Journaliste de l’hebdomadaire russe New Times, Natalia Morar regagnait Moscou après un voyage de travail en Israël, dimanche 16 décembre, lorsqu’elle s’est vu interdire l’accès au territoire russe, sans raison. Ses papiers étaient en règle et en tant que ressortissante moldave, elle n’a pas besoin de visa pour entrer en Russie où elle vit depuis six ans.

Interpellée à l’aéroport moscovite Domodedovo, la jeune femme a été placée en détention administrative puis expulsée vers la Moldavie, où vivent ses parents, sans la moindre explication. En l’expulsant, les gardes-frontière (une unité qui dépend des services de sécurité FSB) ont fait allusion à une “directive orale du FSB”. Arrivée en Moldavie, la journaliste s’est rendue à l’ambassade de Russie pour en savoir plus, sans succès.

Auteur de plusieurs articles sans concessions sur le président russe Vladimir Poutine, Mme Morar gênait.
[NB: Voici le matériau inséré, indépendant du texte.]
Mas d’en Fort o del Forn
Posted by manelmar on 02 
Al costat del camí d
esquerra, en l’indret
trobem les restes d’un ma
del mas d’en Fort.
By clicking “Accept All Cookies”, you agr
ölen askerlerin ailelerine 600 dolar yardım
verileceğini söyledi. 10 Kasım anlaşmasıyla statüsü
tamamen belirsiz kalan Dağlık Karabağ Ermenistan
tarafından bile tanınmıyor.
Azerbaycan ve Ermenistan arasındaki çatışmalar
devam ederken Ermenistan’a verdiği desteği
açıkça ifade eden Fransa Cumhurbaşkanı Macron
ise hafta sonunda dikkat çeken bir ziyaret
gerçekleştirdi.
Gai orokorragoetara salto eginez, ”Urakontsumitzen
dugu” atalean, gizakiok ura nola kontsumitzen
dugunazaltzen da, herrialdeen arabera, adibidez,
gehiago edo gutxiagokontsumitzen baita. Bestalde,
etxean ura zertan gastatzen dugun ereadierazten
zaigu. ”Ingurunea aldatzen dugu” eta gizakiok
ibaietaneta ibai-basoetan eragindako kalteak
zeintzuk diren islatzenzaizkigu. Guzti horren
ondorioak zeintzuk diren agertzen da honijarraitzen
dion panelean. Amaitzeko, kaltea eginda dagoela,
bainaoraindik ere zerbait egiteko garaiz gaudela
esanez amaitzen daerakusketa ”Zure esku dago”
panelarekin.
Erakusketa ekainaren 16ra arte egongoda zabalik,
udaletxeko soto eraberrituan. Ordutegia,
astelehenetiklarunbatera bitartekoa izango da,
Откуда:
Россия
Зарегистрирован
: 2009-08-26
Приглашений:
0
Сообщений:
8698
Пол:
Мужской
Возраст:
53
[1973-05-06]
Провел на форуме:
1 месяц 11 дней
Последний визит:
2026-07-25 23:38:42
Interrogée par la radio russe Echos de Moscou, elle a estimé que sa dernière enquête était à l’origine de ses déboires : “La raison la plus probable est mon dernier article (…) qui décrit en détail comment les élections (les législatives du 2 décembre) ont été financées par l’administration présidentielle.” L’article affirmait que le Kremlin contrôlait étroitement les finances des partis autorisés à se présenter aux élections.

L’un des collègues de Mme Morar, lui, a évoqué un article sur le meurtre, en septembre 2006, du gouverneur adjoint de la banque centrale. L’article mentionnait des transferts de fonds vers l’étranger de hauts responsables de l’administration présidentielle et d’un général du FSB.

D’après Oleg Panfilov, du centre de défense des journalistes, ces huit dernières années, 40 personnes (journalistes et militants des droits de l’homme) ont été expulsées de Russie.